Der Rohbau in der Heinrich-Ebner-Straße 1 wurde von Uwe Hardt, Johanna Seidel, Susanne Heynen, Bernd-Marcel Löffler und Manuel Huber (v.l.) vorgestellt. Foto: jas - jas

Nachdem das alte Gemeindehaus der evangelischen Blumhardtgemeinde in der Heinrich-Ebner-Straße 1 im vergangenen Jahr abgerissen wurde, erfolgte Anfang dieses Jahres der Baubeginn des vierstöckigen neuen Gebäudes, dessen Bauträger der Caritasverband ist.

Bad Cannstatt Nachdem das alte Gemeindehaus der evangelischen Blumhardtgemeinde in der Heinrich-Ebner-Straße 1 im vergangenen Jahr abgerissen wurde, erfolgte Anfang dieses Jahres der Baubeginn des vierstöckigen Gebäudes, dessen Träger der Caritasverband ist.

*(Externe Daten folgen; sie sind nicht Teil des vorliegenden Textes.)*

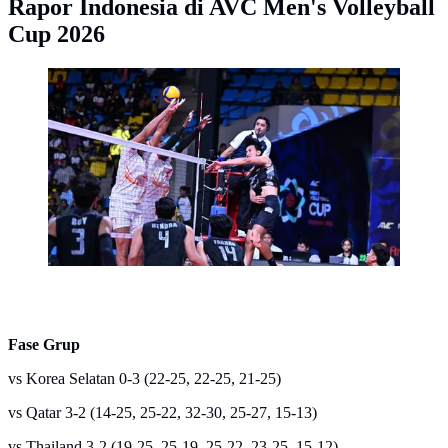
Rapor Indonesia di AVC Men's Volleyball
Cup 2026
Timnas Voli Indonesia melaju ke semifinal AVC Men's
Volleyball Cup 2026 usai mengalahkan Oman. (Dok.
AVC)
Fase Grup
vs Korea Selatan 0-3 (22-25, 22-25, 21-25)
vs Qatar 3-2 (14-25, 25-22, 32-30, 25-27, 15-13)
vs Thailand 3-2 (19-25, 25-19, 25-22, 23-25, 15-12)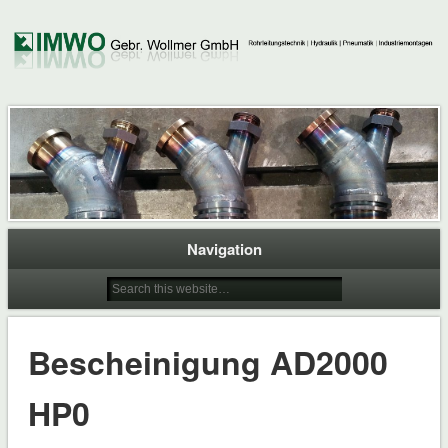
Navigation
Bescheinigung AD2000
HP0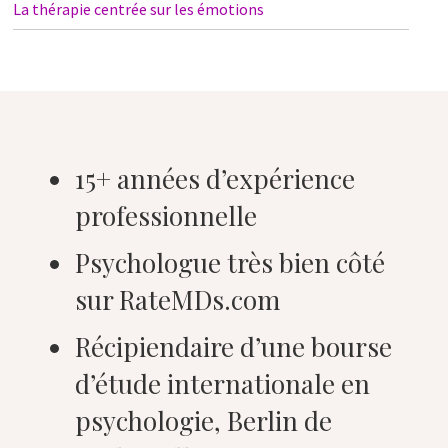
La thérapie centrée sur les émotions
15+ années d’expérience
professionnelle
Psychologue très bien côté
sur RateMDs.com
Récipiendaire d’une bourse
d’étude internationale en
psychologie, Berlin de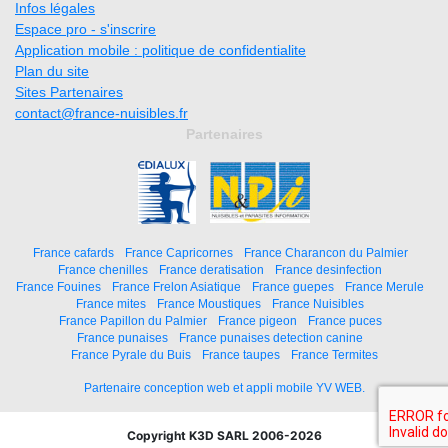
Infos légales
Espace pro - s'inscrire
Application mobile : politique de confidentialite
Plan du site
Sites Partenaires
contact@france-nuisibles.fr
Partenaires
France cafards
France Capricornes
France Charancon du Palmier
France chenilles
France deratisation
France desinfection
France Fouines
France Frelon Asiatique
France guepes
France Merule
France mites
France Moustiques
France Nuisibles
France Papillon du Palmier
France pigeon
France puces
France punaises
France punaises detection canine
France Pyrale du Buis
France taupes
France Termites
Partenaire conception web et appli mobile YV WEB.
Copyright K3D SARL 2006-2026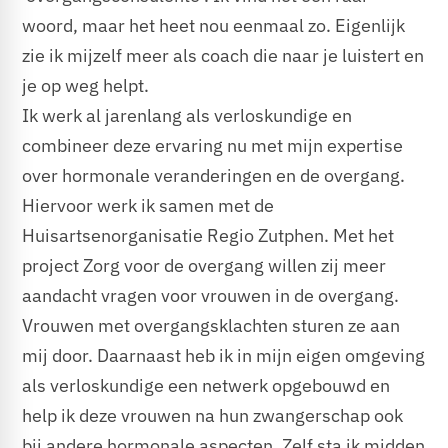
woord, maar het heet nou eenmaal zo. Eigenlijk
zie ik mijzelf meer als coach die naar je luistert en
je op weg helpt.
Ik werk al jarenlang als verloskundige en
combineer deze ervaring nu met mijn expertise
over hormonale veranderingen en de overgang.
Hiervoor werk ik samen met de
Huisartsenorganisatie Regio Zutphen. Met het
project Zorg voor de overgang willen zij meer
aandacht vragen voor vrouwen in de overgang.
Vrouwen met overgangsklachten sturen ze aan
mij door. Daarnaast heb ik in mijn eigen omgeving
als verloskundige een netwerk opgebouwd en
help ik deze vrouwen na hun zwangerschap ook
bij andere hormonale aspecten. Zelf sta ik midden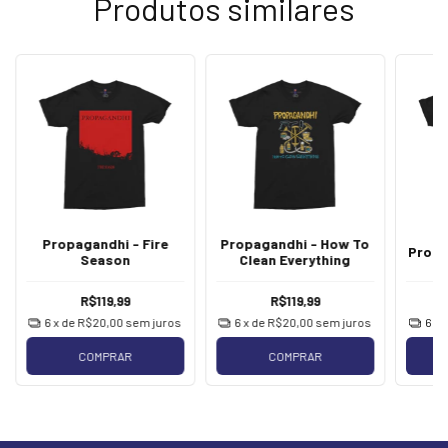
Produtos similares
Propagandhi - Fire
Propagandhi - How To
Propa
Season
Clean Everything
R$119,99
R$119,99
6
x de
R$20,00
sem juros
6
x de
R$20,00
sem juros
6
x 
COMPRAR
COMPRAR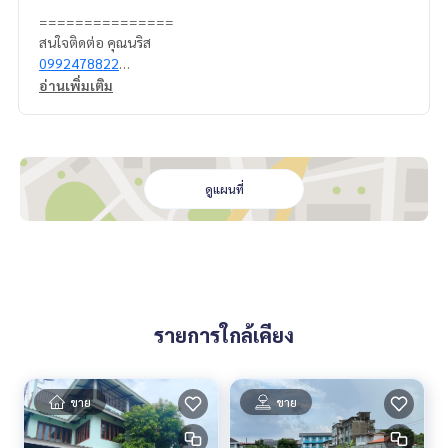
===============
สนใจติดต่อ คุณนริส
0992478822
Line ID: naris1490
อ่านเพิ่มเติม
================
ESID-00509
ดูแผนที่
รายการใกล้เคียง
ขาย
ขาย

Nun ist der Rohbau fertiggestellt und wurde gestern mit einem Fest der Öffentlichkeit präsentiert. Gekommen waren mehr als 70 Besucher, darunter viele Bewohner des Veielbrunnen. „Im Sommer 2020 soll das Gebäude bezugsfertig sein“, sagte Manuel Huber, Fachdienstleitung Jugendhilfe in Bad Cannstatt. Er beschrieb den Bau des Hauses für Kinder als Utopie. Denn der Weg war unter anderem wegen der Finanzierung – der Bau kostet etwa 2,5 Millionen Euro – lang und nicht ganz einfach. Doch durch die Unterstützung verschiedener kleiner Spender sowie der Familie Rieck Stiftung, die das Grundstück gekauft hat, und einer Kooperation mit der Christoph Sonntag Stiftung konnte das Projekt schließlich realisiert werden. Und der Bedarf nach mehr Platz ist groß: Die bisherigen Räume für die Kinder- und Jugendarbeit sind zu klein, sodass die Angebote auf mehrere Standorte im Stadtbezirk verteilt werden mussten. Ab Sommer nächsten Jahres wird sich das ändern und das Gebäude in der Heinrich-Ebner-Straße wird Anlaufstelle für die Jugend- und Familienhilfe der Caritas im Stadtbezirk sein. Denn in vielen Fällen benötigen sowohl Eltern als auch deren Kinder im Alltag Unterstützung und Beratung. Die Angebote reichen dabei von Einzel- über Gruppen- bis zur Familientherapie. Darüber hinaus wird es eine psychologische Beratung und Therapieangebote für Kinder, Jugendliche und deren Eltern geben.

Außerdem ist eine Wohngruppe für bis zu acht Kinder zwischen 8 und 18 Jahren geplant. Weitere Angebote im Haus werden das betreute Wohnen mit vier Apartments für unbegleitete minderjährige Flüchtlinge sowie Jugendliche auf dem Weg in die Selbstständigkeit sein.